Robert Needham Cust, a British colonial administrator and linguist, suggested Court of Directors of the British East India Company on 12 August 1857 that India office in London should make arrangements for translation of Adi Granth into English language. Later, Robert Needham recommended Ernest Trumpp to the British government as best qualified to translate the Sikh scripture and historic literature. In 1869, Trumpp was sought by the India office of the British government to work in Punjab to translate the Sikh scriptures into English.

Trumpp enthusiastically started studying and translating them in 1870. He sought the help of local Nirmala Sikhs as he considered them more literate than other Sikh preachers. Nirmala Sikhs were students of Sanskrit who followed the Vedic traditions and their interpretations of Adi Granth were based on Vedic literature. However, after his initial effort, he stated that Sikh scriptures were not worth translating in full, because "the same few ideas, he thought, being endlessly repeated". He found that the Sikh granthis who recited the text in the early 1870s lacked comprehension and its sense of meaning. He stated that "Sikhs had lost all learning" and the granthis were misleading. Even for Sikhs the language of the Guru Granth Sahib is considered archaic and hard to understand without an interpreter. Trumpp never made any attempts to have a meaningful dialogue with Sikh scholars of the time such as Kahn Singh Nabha, who has penned the Mahan Kosh, a dictionary of words used in the Granth Sahib. According to Tony Ballantyne, Ernest Trumpp's insensitive approach such as treating the Sikh scripture as a mere book and blowing cigar smoke over its pages while studying the text, did not endear him to the Sikh granthis who worshipped it as an embodiment of the Guru.

Trumpp, after eight years of study and research of the Sikh scriptures, published his translation and field notes. In the "Introduction" section, he described the Sikh scripture as "incoherent and shallow in the extreme, and couched at the same time in dark and perplexing language, in order to cover these defects. It is for us Occidentals a most painful and almost stupefying task, to read only a single Rag". Trumpp criticized Adi Granth to be lacking systematic unity, according to Arvind Pal Singh Mandair – a Sikhism scholar. As per Frederic Pincott, Trumpp only translated 5,719 stanzas out of a total of 15,575 stanzas found in the scripture in his translation.

• **Assignment A**:
According to the text on Ernest Trumpp's translation, in what year did Trumpp begin studying and translating the Sikh scriptures?
• **Assignment B**:
Reproduce the passage on Trumpp's translation between "Robert Needham Cust, a" and "scriptures into English.", inclusive, switching "Punjab" to "the Punjab region".
• **Assignment C**:
Carry the account of Ernest Trumpp's translation of the Sikh scriptures forward from its final sentence.

Stored items:
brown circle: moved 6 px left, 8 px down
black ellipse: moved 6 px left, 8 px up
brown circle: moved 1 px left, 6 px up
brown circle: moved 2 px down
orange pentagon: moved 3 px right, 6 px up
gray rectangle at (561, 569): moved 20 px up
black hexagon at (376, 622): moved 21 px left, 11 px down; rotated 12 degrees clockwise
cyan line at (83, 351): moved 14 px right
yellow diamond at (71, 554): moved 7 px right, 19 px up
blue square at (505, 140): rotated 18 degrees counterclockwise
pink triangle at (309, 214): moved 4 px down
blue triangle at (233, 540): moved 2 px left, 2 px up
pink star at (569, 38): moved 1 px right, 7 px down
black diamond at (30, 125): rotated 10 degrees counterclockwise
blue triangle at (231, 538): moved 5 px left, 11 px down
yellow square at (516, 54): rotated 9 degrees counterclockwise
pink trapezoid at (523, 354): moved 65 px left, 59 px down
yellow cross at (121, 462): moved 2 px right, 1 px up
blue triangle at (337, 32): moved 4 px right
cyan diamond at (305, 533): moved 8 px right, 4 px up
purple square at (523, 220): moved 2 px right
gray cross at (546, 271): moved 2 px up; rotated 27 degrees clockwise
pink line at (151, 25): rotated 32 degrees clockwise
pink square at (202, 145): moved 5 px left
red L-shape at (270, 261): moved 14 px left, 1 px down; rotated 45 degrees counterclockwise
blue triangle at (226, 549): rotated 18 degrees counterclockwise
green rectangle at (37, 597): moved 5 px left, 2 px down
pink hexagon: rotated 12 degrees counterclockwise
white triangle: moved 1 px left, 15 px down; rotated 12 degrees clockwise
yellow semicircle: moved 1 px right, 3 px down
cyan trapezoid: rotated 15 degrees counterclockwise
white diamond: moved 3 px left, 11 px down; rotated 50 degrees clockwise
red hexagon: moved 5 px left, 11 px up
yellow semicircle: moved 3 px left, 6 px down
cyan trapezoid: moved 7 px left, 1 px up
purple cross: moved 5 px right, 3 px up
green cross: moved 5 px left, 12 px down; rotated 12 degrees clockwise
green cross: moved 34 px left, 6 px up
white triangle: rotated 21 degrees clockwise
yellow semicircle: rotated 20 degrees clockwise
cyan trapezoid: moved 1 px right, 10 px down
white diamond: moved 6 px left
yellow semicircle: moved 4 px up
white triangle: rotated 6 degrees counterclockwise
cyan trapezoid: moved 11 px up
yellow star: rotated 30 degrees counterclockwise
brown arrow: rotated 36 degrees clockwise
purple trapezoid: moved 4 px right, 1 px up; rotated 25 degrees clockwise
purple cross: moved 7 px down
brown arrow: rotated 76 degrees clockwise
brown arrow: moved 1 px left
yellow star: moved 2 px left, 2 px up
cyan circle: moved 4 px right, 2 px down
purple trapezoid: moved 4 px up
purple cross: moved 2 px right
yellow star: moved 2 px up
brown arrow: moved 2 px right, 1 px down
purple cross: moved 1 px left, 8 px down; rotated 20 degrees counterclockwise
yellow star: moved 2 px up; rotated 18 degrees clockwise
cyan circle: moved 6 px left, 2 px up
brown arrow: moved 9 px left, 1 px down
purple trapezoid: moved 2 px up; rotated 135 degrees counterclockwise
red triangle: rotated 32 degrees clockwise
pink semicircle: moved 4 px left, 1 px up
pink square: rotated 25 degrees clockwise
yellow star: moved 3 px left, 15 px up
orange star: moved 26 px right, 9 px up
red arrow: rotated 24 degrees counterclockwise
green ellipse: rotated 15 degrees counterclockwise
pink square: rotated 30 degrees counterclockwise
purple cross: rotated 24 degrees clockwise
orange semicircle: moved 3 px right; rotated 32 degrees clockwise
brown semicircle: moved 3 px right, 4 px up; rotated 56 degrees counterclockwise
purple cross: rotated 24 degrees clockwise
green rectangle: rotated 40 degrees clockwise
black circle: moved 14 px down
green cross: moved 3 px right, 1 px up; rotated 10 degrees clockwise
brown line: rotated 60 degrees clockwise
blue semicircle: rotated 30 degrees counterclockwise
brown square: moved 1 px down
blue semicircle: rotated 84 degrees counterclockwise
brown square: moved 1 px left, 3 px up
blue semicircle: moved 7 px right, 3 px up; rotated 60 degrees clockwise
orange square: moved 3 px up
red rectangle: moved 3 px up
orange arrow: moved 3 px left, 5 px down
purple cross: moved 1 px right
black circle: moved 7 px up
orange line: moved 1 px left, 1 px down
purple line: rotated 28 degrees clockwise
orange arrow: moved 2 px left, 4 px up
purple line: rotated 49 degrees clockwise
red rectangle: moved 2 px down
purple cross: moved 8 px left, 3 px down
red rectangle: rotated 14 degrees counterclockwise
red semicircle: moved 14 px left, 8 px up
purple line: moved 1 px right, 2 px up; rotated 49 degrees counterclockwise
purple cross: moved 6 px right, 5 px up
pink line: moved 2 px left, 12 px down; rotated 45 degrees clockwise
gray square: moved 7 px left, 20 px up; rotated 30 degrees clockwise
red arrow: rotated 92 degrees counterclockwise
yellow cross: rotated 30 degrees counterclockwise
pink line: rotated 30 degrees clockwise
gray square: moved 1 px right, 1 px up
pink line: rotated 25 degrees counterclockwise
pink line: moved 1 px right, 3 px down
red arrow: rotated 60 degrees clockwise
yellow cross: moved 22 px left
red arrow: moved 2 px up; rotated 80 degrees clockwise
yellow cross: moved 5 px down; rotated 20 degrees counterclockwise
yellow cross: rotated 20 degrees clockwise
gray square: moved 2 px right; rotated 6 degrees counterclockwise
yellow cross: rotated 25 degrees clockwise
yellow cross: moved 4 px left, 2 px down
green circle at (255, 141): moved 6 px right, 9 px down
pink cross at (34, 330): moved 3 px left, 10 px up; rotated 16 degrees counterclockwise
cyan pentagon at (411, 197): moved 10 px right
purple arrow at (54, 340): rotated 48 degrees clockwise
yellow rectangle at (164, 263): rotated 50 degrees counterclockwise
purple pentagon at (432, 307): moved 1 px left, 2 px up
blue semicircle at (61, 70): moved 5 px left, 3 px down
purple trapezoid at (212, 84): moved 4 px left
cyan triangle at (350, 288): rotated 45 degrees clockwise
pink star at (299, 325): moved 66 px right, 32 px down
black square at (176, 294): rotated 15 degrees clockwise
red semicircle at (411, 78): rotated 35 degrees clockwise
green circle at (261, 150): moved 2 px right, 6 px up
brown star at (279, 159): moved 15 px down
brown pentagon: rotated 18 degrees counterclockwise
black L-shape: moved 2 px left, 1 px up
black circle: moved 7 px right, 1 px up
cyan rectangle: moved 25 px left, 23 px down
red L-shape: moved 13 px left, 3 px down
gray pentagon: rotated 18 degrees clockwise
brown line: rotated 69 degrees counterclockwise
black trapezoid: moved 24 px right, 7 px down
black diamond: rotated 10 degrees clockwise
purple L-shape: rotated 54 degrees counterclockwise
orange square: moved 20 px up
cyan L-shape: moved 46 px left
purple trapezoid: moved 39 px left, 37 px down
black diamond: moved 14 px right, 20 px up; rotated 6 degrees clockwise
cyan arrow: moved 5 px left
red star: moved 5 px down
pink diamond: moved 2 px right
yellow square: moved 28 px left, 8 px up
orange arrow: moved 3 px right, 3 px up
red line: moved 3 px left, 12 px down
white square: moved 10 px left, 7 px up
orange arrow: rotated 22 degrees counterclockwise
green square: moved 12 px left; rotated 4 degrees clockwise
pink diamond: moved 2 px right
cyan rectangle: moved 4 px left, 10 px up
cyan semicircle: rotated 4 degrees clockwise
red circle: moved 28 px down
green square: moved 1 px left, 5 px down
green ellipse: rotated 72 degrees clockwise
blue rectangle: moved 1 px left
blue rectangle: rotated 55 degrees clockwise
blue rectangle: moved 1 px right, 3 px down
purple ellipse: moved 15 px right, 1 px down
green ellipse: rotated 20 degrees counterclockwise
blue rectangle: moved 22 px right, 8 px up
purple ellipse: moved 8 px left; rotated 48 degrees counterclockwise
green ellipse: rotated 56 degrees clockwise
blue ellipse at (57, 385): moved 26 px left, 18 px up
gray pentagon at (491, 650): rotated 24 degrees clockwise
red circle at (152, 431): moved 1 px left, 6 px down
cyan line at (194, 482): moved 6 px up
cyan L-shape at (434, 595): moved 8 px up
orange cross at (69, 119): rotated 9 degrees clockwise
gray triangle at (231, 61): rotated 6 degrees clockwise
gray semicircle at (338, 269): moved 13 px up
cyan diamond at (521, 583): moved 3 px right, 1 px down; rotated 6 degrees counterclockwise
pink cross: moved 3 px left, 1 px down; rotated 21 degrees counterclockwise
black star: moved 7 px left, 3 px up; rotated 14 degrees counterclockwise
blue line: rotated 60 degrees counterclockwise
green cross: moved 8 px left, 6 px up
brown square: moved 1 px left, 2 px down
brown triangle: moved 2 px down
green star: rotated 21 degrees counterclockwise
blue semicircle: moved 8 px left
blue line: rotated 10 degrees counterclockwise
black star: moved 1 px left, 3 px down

• **Final answer A**:
1870

• **Final answer B**:
Robert Needham Cust, a British colonial administrator and linguist, suggested Court of Directors of the British East India Company on 12 August 1857 that India office in London should make arrangements for translation of Adi Granth into English language. Later, Robert Needham recommended Ernest Trumpp to the British government as best qualified to translate the Sikh scripture and historic literature. In 1869, Trumpp was sought by the India office of the British government to work in the Punjab region to translate the Sikh scriptures into English.

• **Final answer C**:
Trumpp said that Sikhism was "a reform movement in spirit", but "completely failed to achieve anything of real religious significance". He concluded that the most Sikhs do not understand what their scripture's verses mean and any metaphysical speculations therein. The Sikh intelligentsia he met during his years of study, stated Trumpp, only had a "partial understanding" of their own scripture. Most Sikhs neither observe the rahit-nama – the Sikh code of conduct, nor were the popular notions of the Sikhs guided by the teachings in the Adi Granth. It was more of a military brotherhood with a martial spirit, inspired by a "deep fanatical hatred" for the Muslims given the Sikh sense of their history and identity.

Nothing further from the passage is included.